Nessuno dica, quindi, allorché vede che altri han lasciato tutto: imiterei volentieri questi spregiatori del mondo, però non ho nulla da lasciare. Infatti, fratelli, anche voi rinunciate a molto, se rinunciate ai desideri terreni. Lasciando il poco che possedete, è quanto basta per far contento il Signore: egli guarda il vostro cuore, non il vostro patrimonio. Non guarda quanto gli offriamo in sacrificio, bensì l’amore con cui glielo offriamo. Se guardiamo al patrimonio terreno, dobbiamo dire che quei due santi mercanti acquistarono la vita eterna degli angeli, in cambio delle reti e della barca.

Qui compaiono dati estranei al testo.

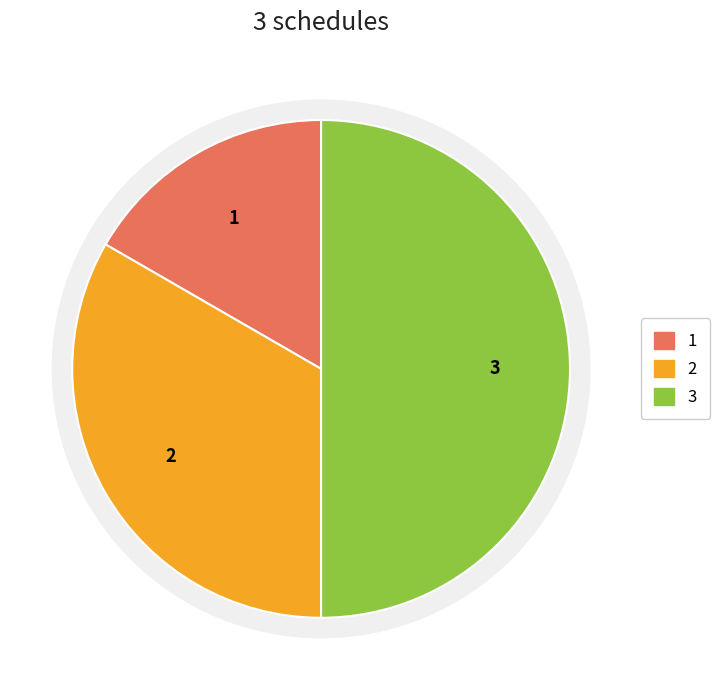

To the nearest percent, what is the average slice percentage?

33%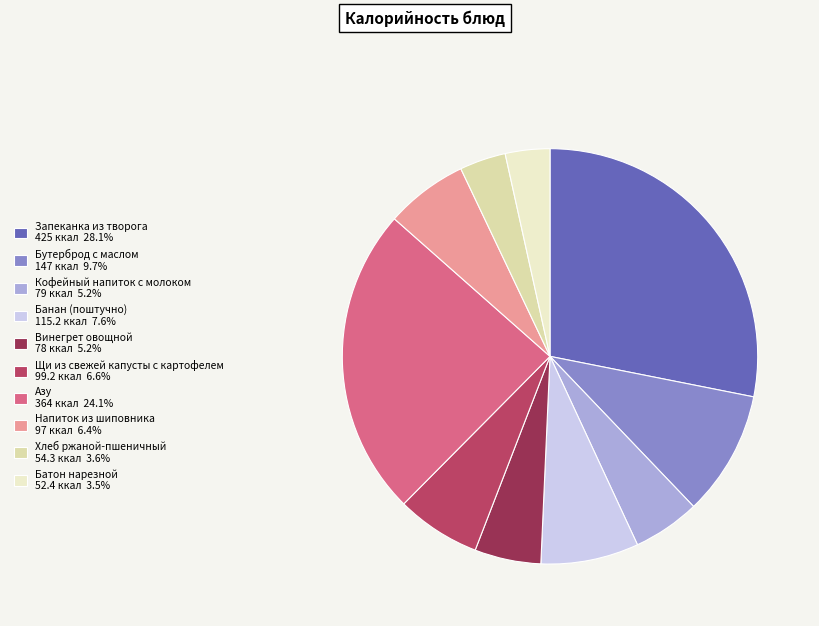

Does any single category account for the majority?

No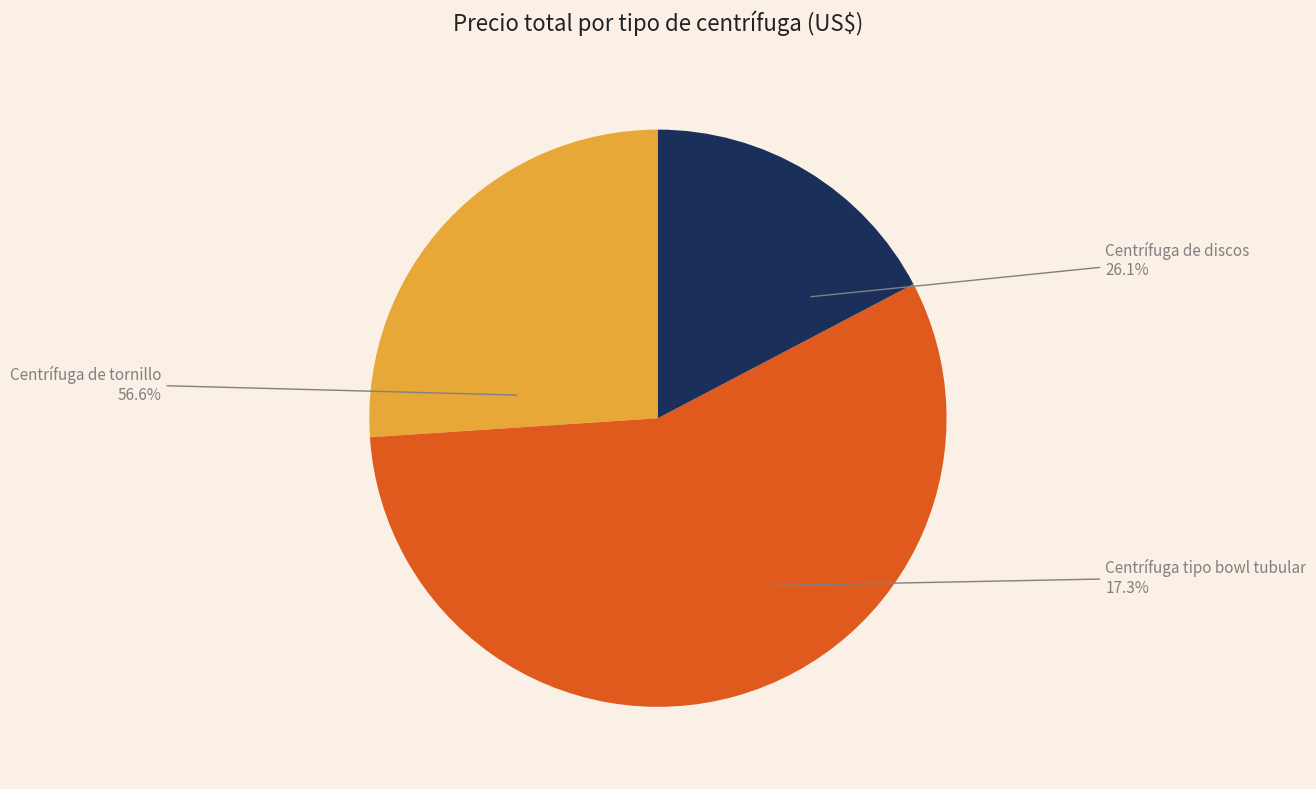

What is the smallest slice in the pie chart?

Centrífuga bowl tubular (GF105)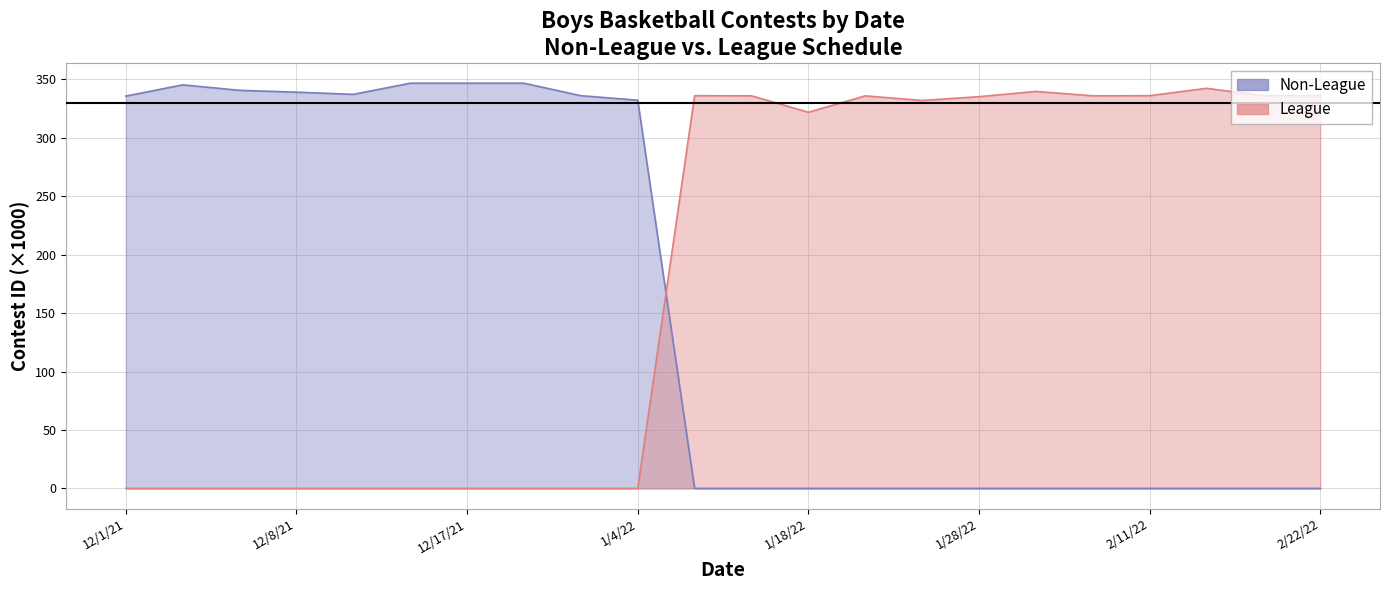

In League, how many points are higher than both neighbors (excluding endpoints)?

4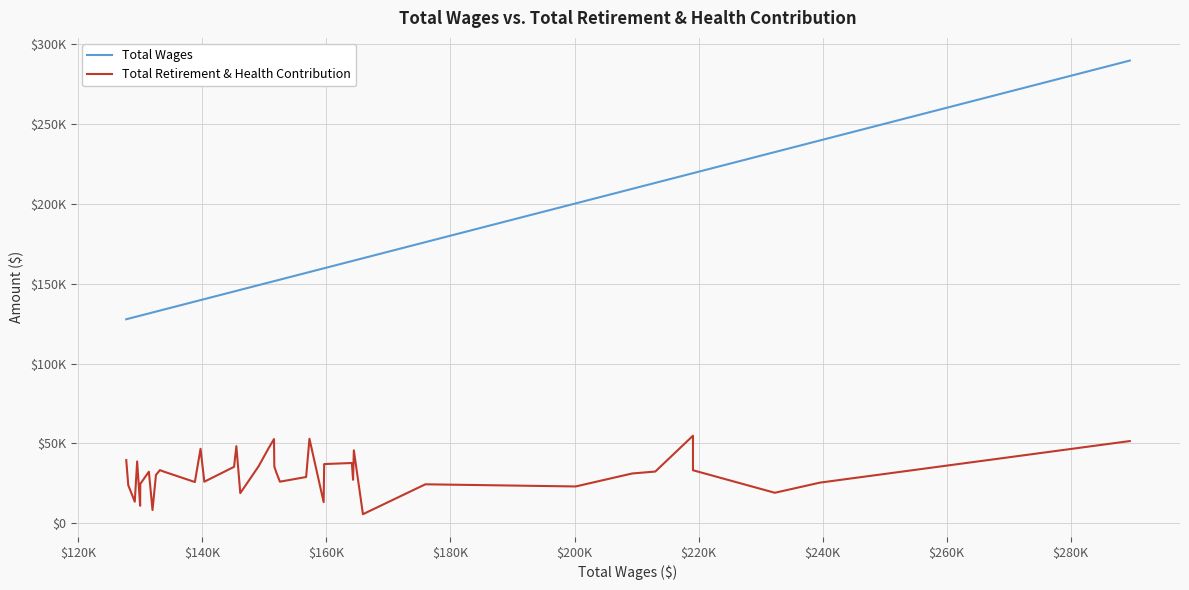

What is the minimum value shown in the chart?

5751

Il Regno di Dio, invero, non ha prezzo; però esso vale tutto ciò che uno possiede. Nel caso di Zaccheo, esso valse la metà dei suoi beni, perché l’altra metà egli se la riservò per restituire il quadruplo a coloro che aveva defraudato (Lc 19,8); nel caso di Pietro e Andrea, valse le reti e la barca (Mt 4,20); per la vedova, valse solo due spiccioli (Lc 21,2 Mc 12,42); per un altro, sarà valso magari un semplice bicchiere d’acqua fresca (Mt 10,42). Quindi, il Regno di Dio, come ho già detto, vale tutto quello che uno possiede.
Riflettete, dunque, fratelli, sul valore del regno dei cieli: niente vi è di meno costoso nell’acquisto e niente di più prezioso nel possesso. Supponiamo però di non avere neppure un bicchiere d’acqua fresca da dare al povero; ebbene, anche in questo caso ci soccorre la parola divina. Alla nascita del Redentore, si mostrarono i cittadini del cielo, cantando: “Gloria a Dio nell’alto dei cieli e pace in terra agli uomini di buon volere” (Lc 2,14). Davanti a Dio, la nostra mano non è sprovvista di doni, se l’arca del cuore è piena di buona volontà. Ecco perché il Salmista dice: “In me sono, o Dio, i voti che ti rendo, a te si levano le mie lodi” (Ps 55,12). È come se dicesse: «Anche se non trovo fuori di me doni da offrire, nondimeno trovo nel mio intimo qualcosa da porre sull’altare della tua lode, poiché tu non ti pasci del nostro dono, ma ti lasci placare dall’offerta del cuore.